Ford Trafford Park Assembly Plant was a car assembly plant established by Ford of Britain at Trafford Park, beside the Manchester Ship Canal, a short distance to the west of Manchester. It was the first manufacturing plant established by Ford outside the United States, though originally it was established merely to assemble vehicles using parts imported from Dearborn.

==First steps in the UK==
The first Ford model to be sold in the UK was the Model A, which was first launched in the American market in 1903. Two of the cars were imported to Britain in the same year, and since then the Ford company's British sales had grown thanks to an enthusiastic and talented entrepreneur named Percival Perry. Cars at this time were extremely expensive, and since Henry Ford insisted on payment in full before he would release cars for export from the New York City dockside, Perry's commercial energy was under constant pressure from shortage of credit. Nevertheless, by 1911 Perry was selling over 400 US built Fords per year from premises in London's prestigious Shaftesbury Avenue. It was determined that any further expansion would require more space than was available in central London, and Perry looked for a larger site, while retaining the Shaftesbury Avenue property as a showroom/office complex.

==Origins==
A disused carriage works at the Trafford Park industrial zone near Manchester was acquired. The original plan was to assemble Ford cars using parts shipped in from the United States. The need to invest massively in high cost tooling in order to become a volume car producer had not yet come about, and the former carriage works was assembling Fords by October 1911. By now, Ford's principal model was the Model T, and this is the car that was assembled at the new plant.

==Development==
The need to import parts from the American Midwest must have complicated the assembly process, since the Trafford Park plant quickly took to purchasing components on its own account far closer to home. For two years, bodies were delivered to the Trafford Park assembly location individually on handcarts from a firm of body builders called Scott Brothers, located down the road. Ford purchased Scott Brothers in 1912. By now, however, Ford in Michigan were beginning to bring together various manufacturing techniques initially at their Piquette Avenue Plant and, after 1910, at their Highland Park factory. By 1912, Ford had in effect invented assembly line auto-production and work went ahead to apply the new techniques at Trafford Park. The new techniques were introduced progressively, but between 1912 and 1913 output doubled from 3,000 to 6,000 cars. In 1912, the British built Model Ts were offered for £175 on the domestic market at a time when Austin, a powerful UK based competitor, were offering their smaller, slower, 10 hp model for £240; finding customers for the Manchester built Fords does not seem to have been a problem. Trafford Park was on schedule to produce 10,000 Fords in 1914 when the outbreak of the war intervened.

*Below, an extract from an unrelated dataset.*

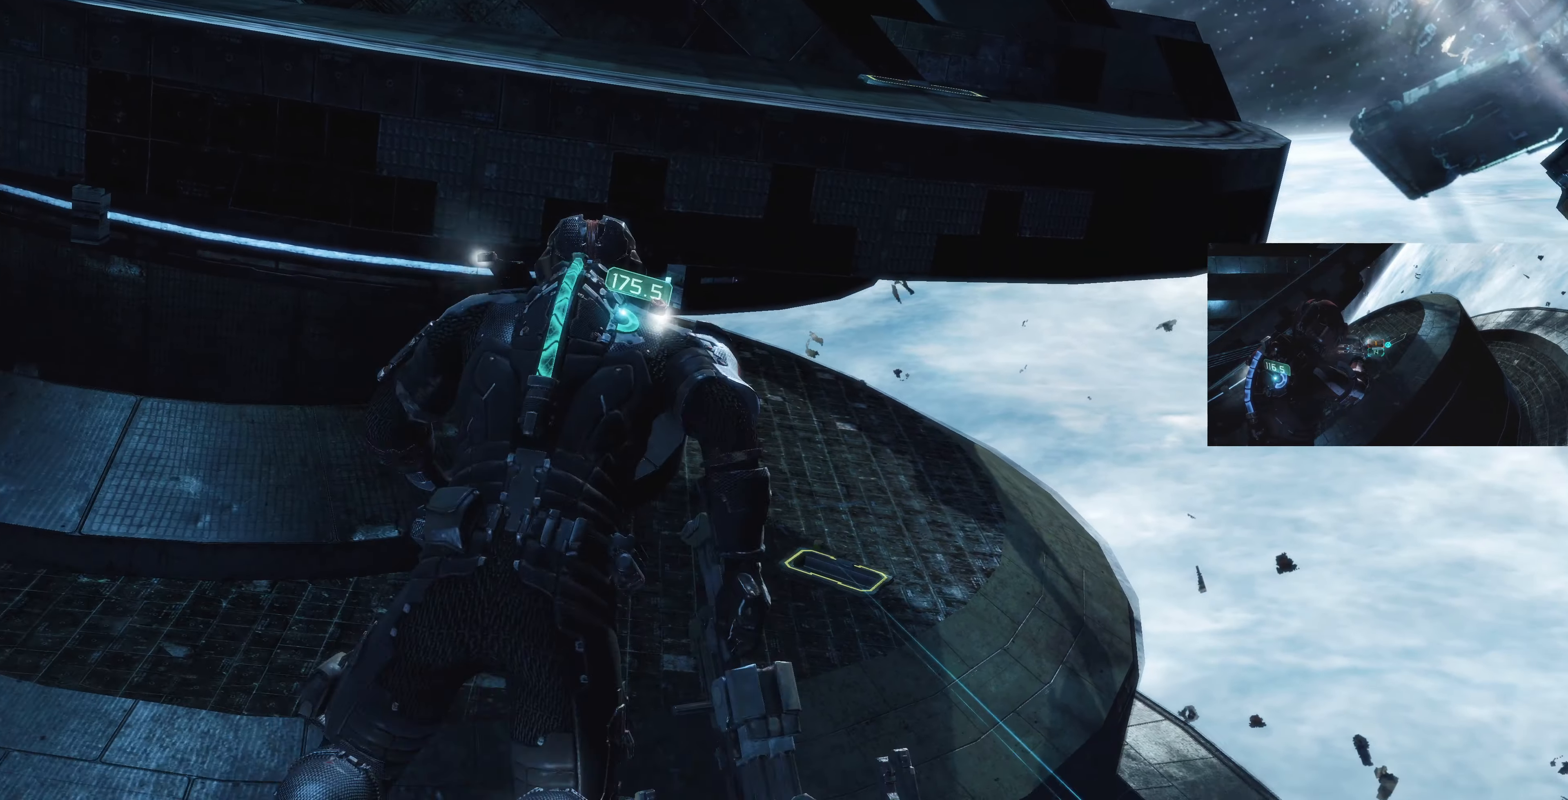
{"buttons": ["L1"], "left_stick": "up-right", "right_stick": "up-left", "events": [[300, "right_stick", "up-left"]]}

Understanding of mass production techniques advanced considerably between 1914 and 1918, even if the output of the cutting edge technologies was now represented by munitions. Henry Ford took a pacifist line, but it appears that the Trafford Park plant remained employed for the production of vehicles, possibly with the emphasis on agricultural tractors. When peace broke out, the Trafford Park plant was extended, and output grew rapidly. However, in 1919, following several policy disputes, Perry left the company, and Ford in Dearborn applied a more direct approach to UK manufacturing.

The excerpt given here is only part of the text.